There was a very good crowd at the auction, which was gratifying to young Mr Maybee, for he had worked hard to persuade old Mr Elliot that the day of the Ball was a good day to hold it. Mr Elliot, product of a more leisurely age, had insisted that every woman of the sort who might be expected to attend the sale of a professor’s effects would be at home on such an afternoon, lying in a darkened room with pads of cotton soaked in ice-water upon her eyes. Mr Maybee had assured his partner that, on the contrary, all of Salterton would be keyed up and eager for amusement, and what was more amusing than an auction in June? He had carried his point, and here was the crowd to prove it. The morning sale, when the bedroom furnishings and kitchen effects had been sold, had been successful; the goods had brought within fifty dollars of what he had privately estimated, and he congratulated himself on good selling and good reckoning. This afternoon he hoped to do a little better than his estimate. Like an actor, or a concert performer, he put out his feelers—his sensitive auctioneer’s antennae—to receive intuitions from his audience. It was a good audience, alert, receptive to suggestion, and sufficiently excited by the thought of the approaching Ball to be ready to bid freely. After a few deep breaths to refresh his voice, Mr Maybee stepped upon his auctioneer’s rostrum, and looked out over the lawn at the bidders, the curiosity seekers, the amateurs of auctions, some standing, some perched on shooting sticks. He rapped upon the table with his pencil, and promptly at two o’clock the afternoon sale began.

It was not, Mr Maybee recognized, a great sale. Old Dr Savage had owned no treasures. His furniture had been very good in its time, but like many people who live to a great age, the old scholar had become indifferent to his household belongings; Mr Maybee’s trained eye told him that nothing of consequence in the house had been bought after 1925; most of the furnishing had been done about 1905. The leather chairs had scuffed, scabby surfaces; a velvet-covered sofa, upon which the Doctor had taken his afternoon nap for many years, showed all too plainly at one end that he had done so with his boots on, and at the other that he had drooled as he slept. The furniture seemed to have died with its owner; chairs which had looked well enough in the house showed weak legs when held up for sale; water-colours which had looked inoffensive on the walls seemed, on this sunny day, to be all of weak and ill-defined blues and greys, like old men’s eyes. But Mr Maybee was not discouraged. He knew what people would buy.

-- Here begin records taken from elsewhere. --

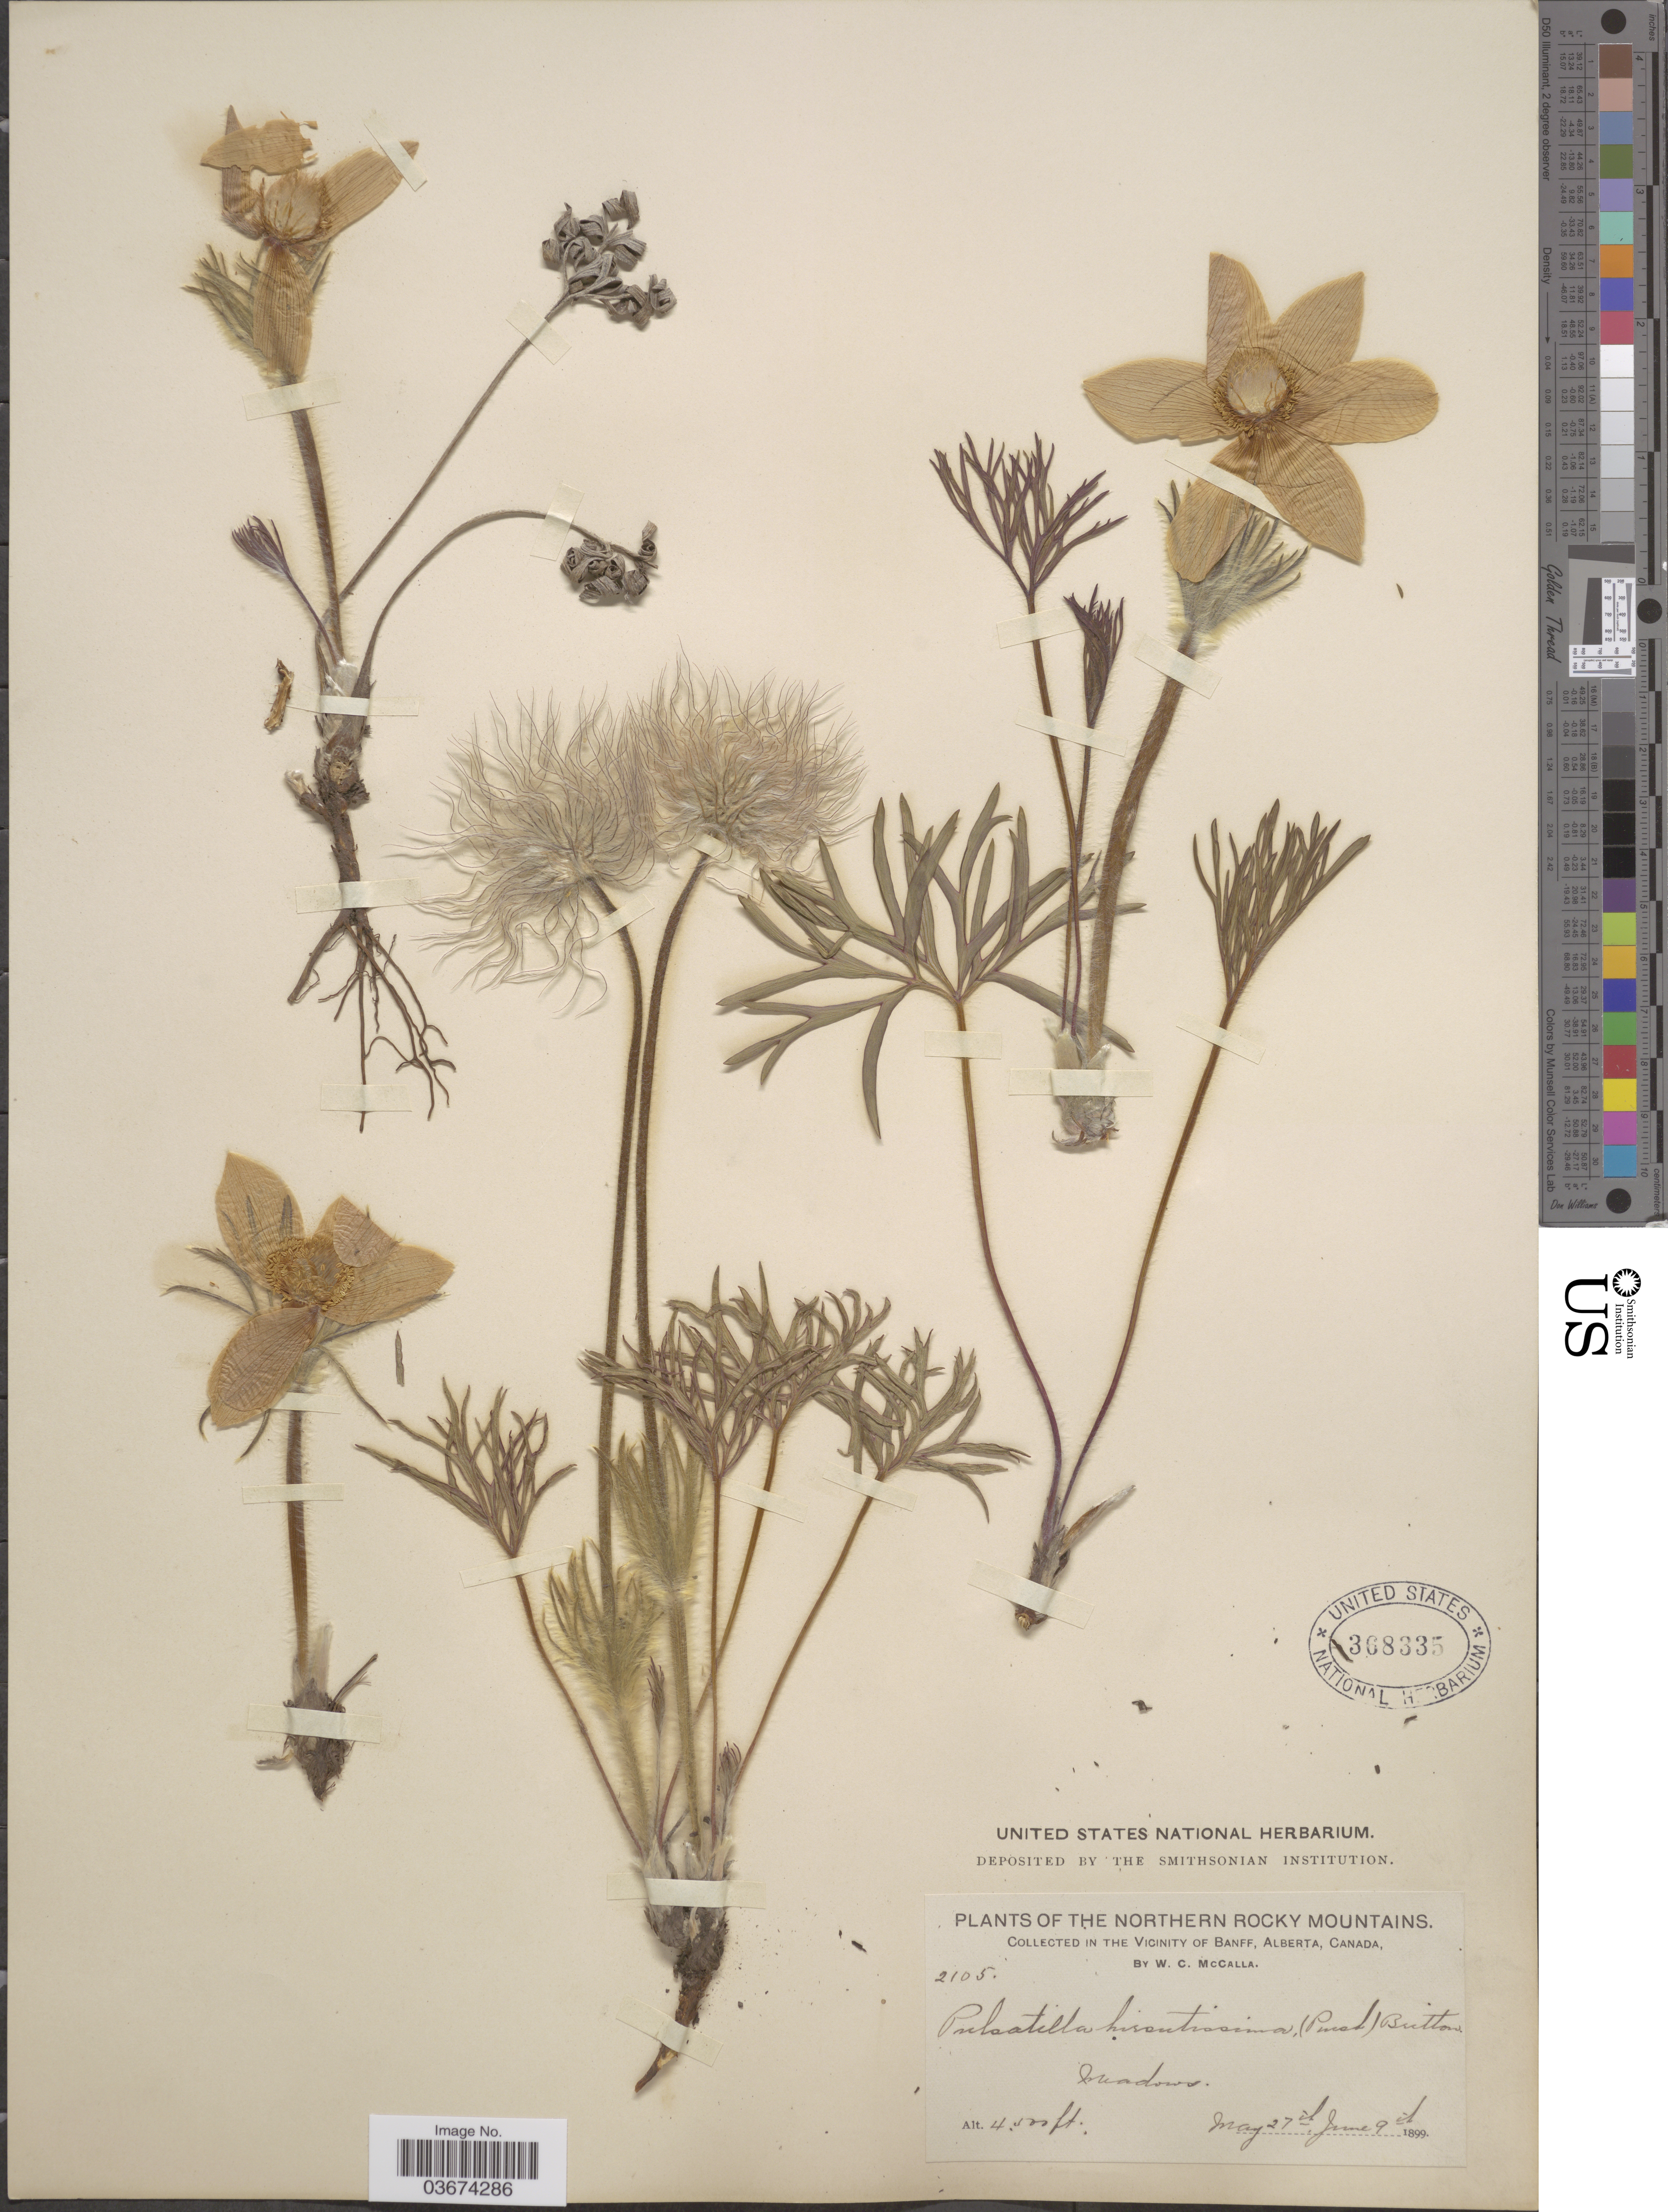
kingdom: Plantae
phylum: Tracheophyta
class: Magnoliopsida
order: Ranunculales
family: Ranunculaceae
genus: Pulsatilla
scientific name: Pulsatilla nuttalliana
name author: (DC.) Bercht. & J. Presl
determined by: Strong, Mark T., (BOT), Smithsonian Institution - National Museum of Natural History (UNITED STATES)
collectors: W. McCalla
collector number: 2105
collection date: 1899-05-27/1899-06-09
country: Canada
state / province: Alberta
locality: The Northern Rocky Mountains. Vicinity of Banff.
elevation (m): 1372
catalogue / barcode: US 368335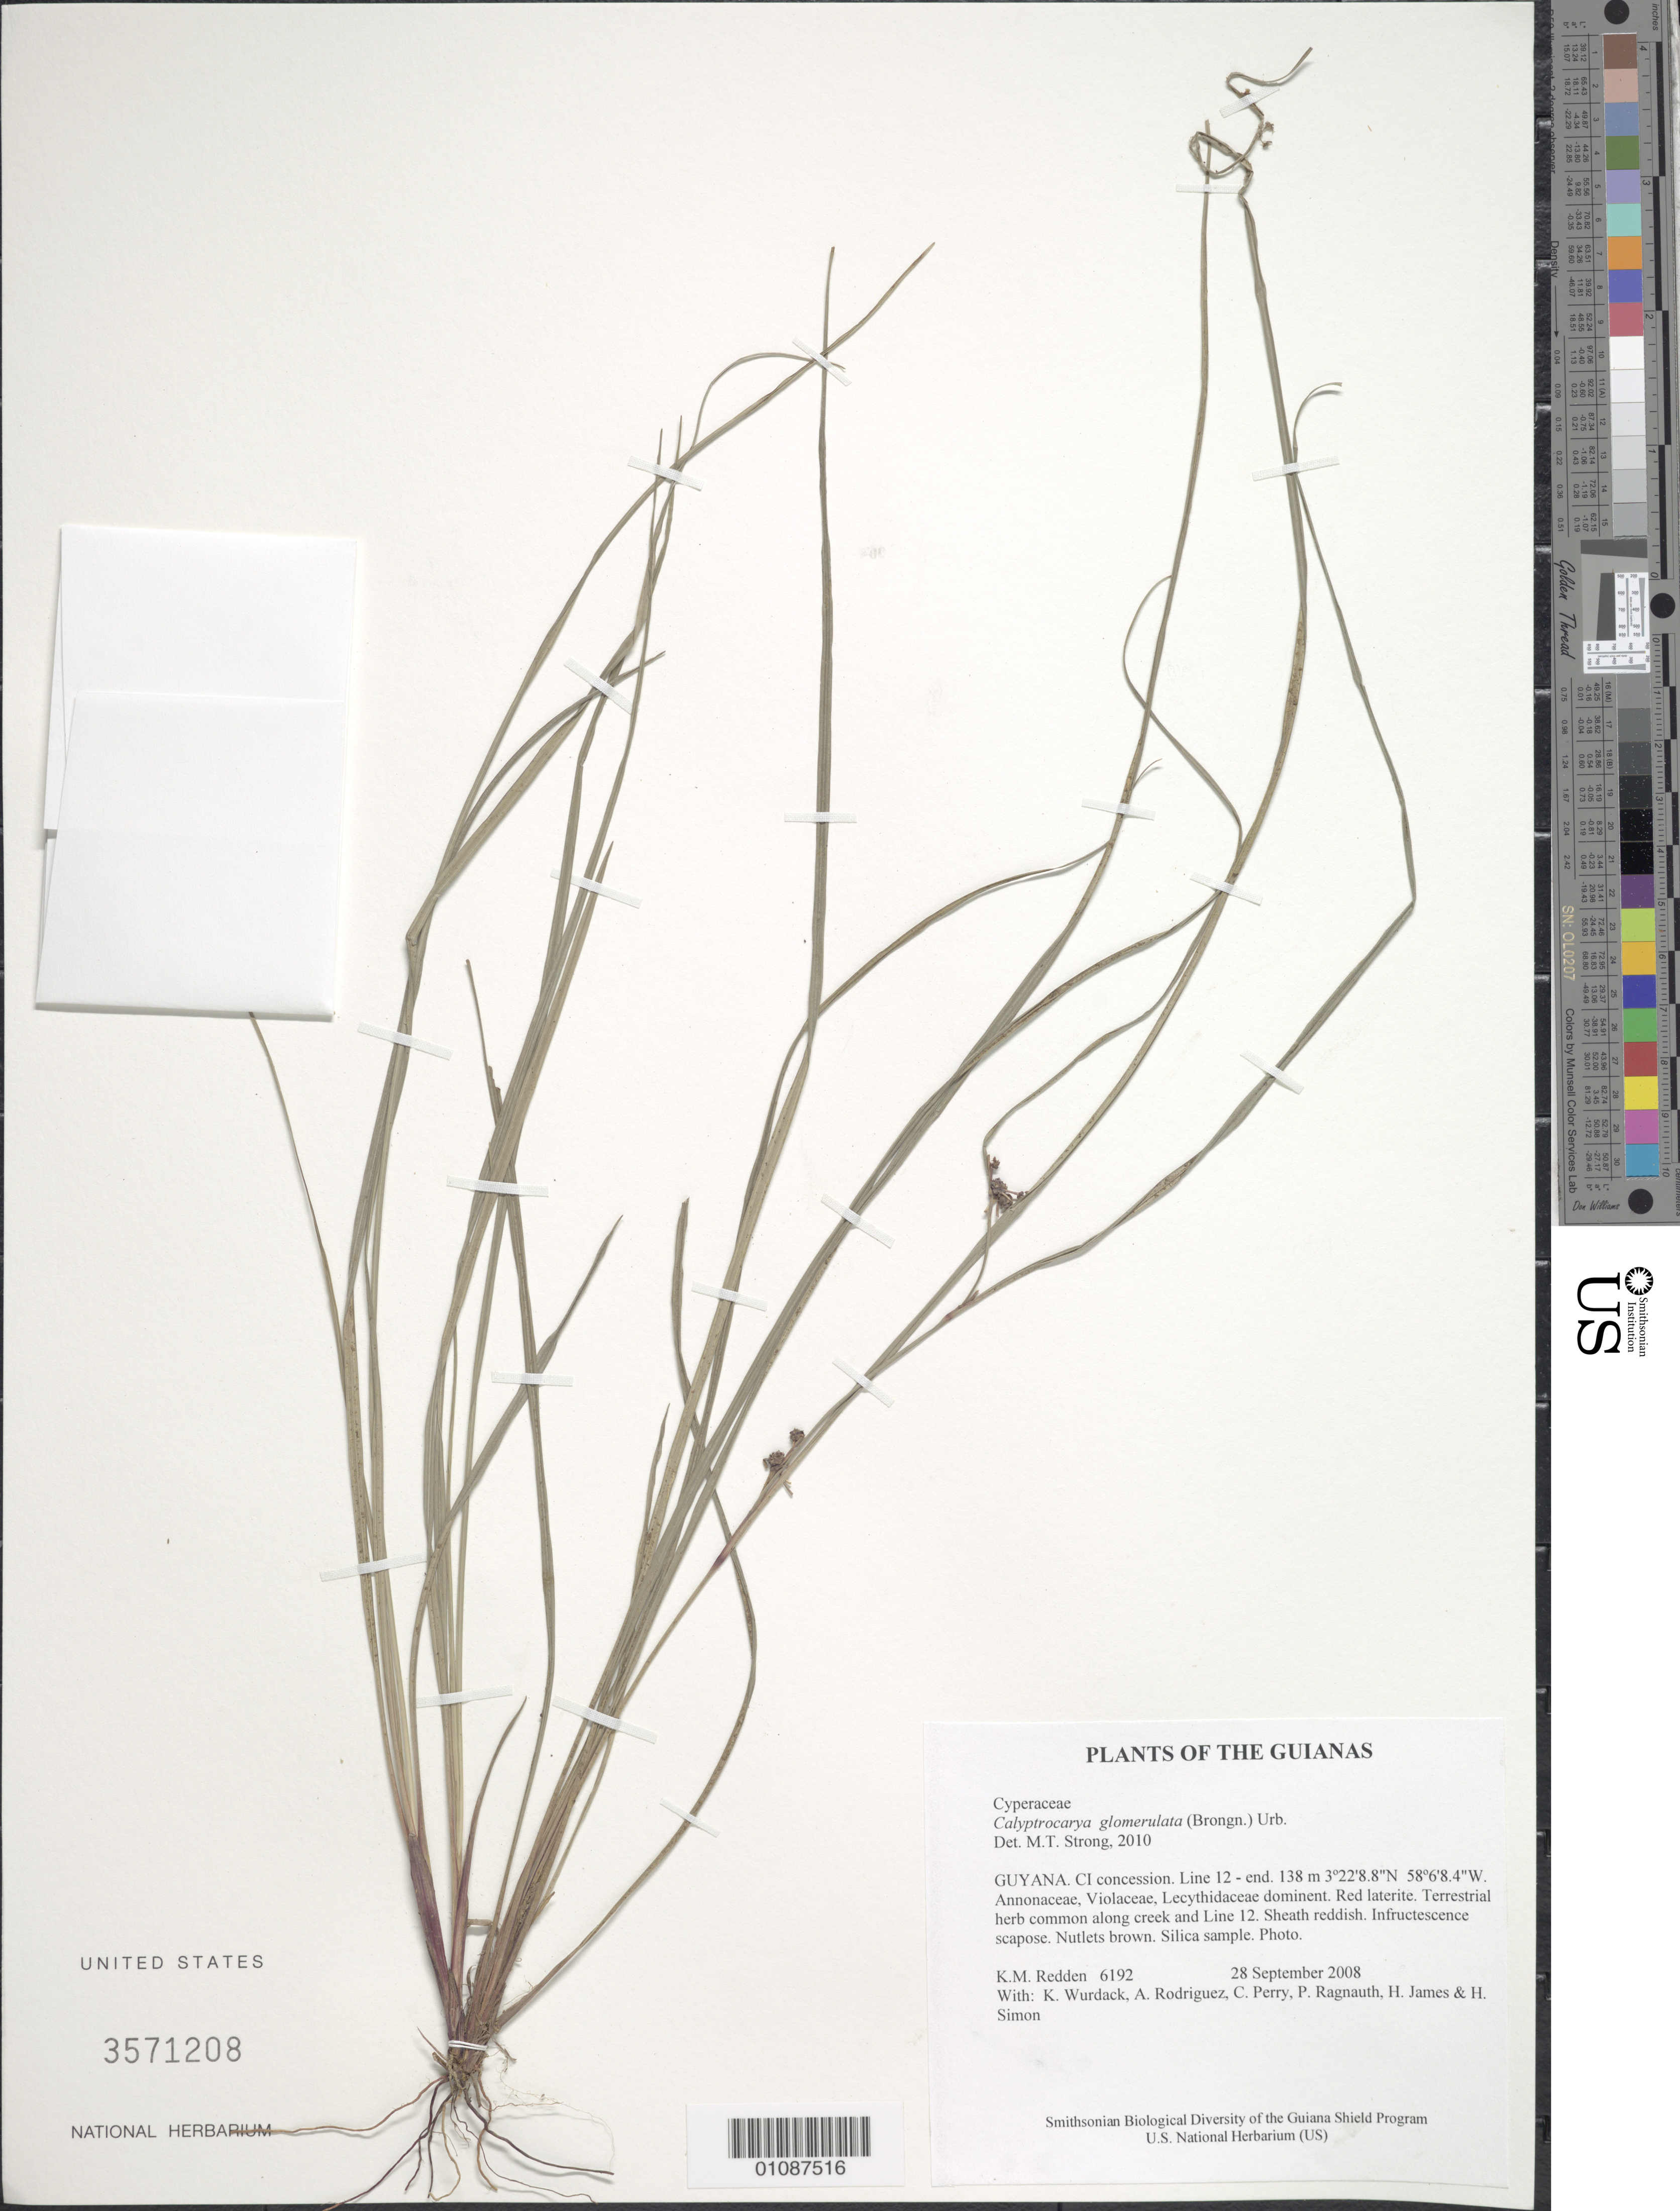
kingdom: Plantae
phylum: Tracheophyta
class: Liliopsida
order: Poales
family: Cyperaceae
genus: Calyptrocarya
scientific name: Calyptrocarya glomerulata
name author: (Brongn.) Urb.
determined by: Strong, M. T., (US), Smithsonian Institution - National Museum of Natural History (UNITED STATES)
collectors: K. M. Redden, K. Wurdack, A. Rodriguez, C. Perry, P. Ragnauth, H. James & H. Simon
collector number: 6192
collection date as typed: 28 September 2008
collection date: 2008-09-28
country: Guyana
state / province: U. Takutu-U. Essequibo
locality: CI concession. Line 12 - end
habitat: Annonaceae, Violaceae, Lecythidaceae dominant. Red laterite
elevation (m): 138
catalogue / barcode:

To the surprise of everyone except Mr Maybee, the large pieces of furniture went cheap, and the trinkets went dear. A large and ugly oak dining table, with ten chairs and a hideous sideboard, went for forty-five dollars; a tea-wagon brought forty-two. A couple of lustre jugs, which Valentine could not remember seeing before, fetched the astonishing sum of thirty-six dollars for the pair. The silver sold well, for though it was ugly, it was sterling. A mantel clock, presented to Dr Savage thirty years before by the Waverley Philosophical Society, brought a staggering initial bid of fifty dollars, and went at last for eighty, though it had never been known to keep time. A kitchen clock, which Mr Maybee waggishly announced would keep either Standard or Daylight Saving Time, was sold to an Indian from a nearby reservation for six dollars, which was four dollars more than it was worth. A bundle of walking-sticks was sold to a sentimentalist who had learned a little elementary philosophy from the Doctor many years before, for five dollars. A Bechstein piano which had belonged to Valentine’s grandmother was bid for briskly after Mr Maybee had played a spirited polka on it, and brought three hundred dollars. A teak workbox, described by Mr Maybee as the life’s work of a life prisoner in the nearby penitentiary, brought a beggarly four dollars, which the auctioneer mentally estimated to be about ten cents for every pound of its weight.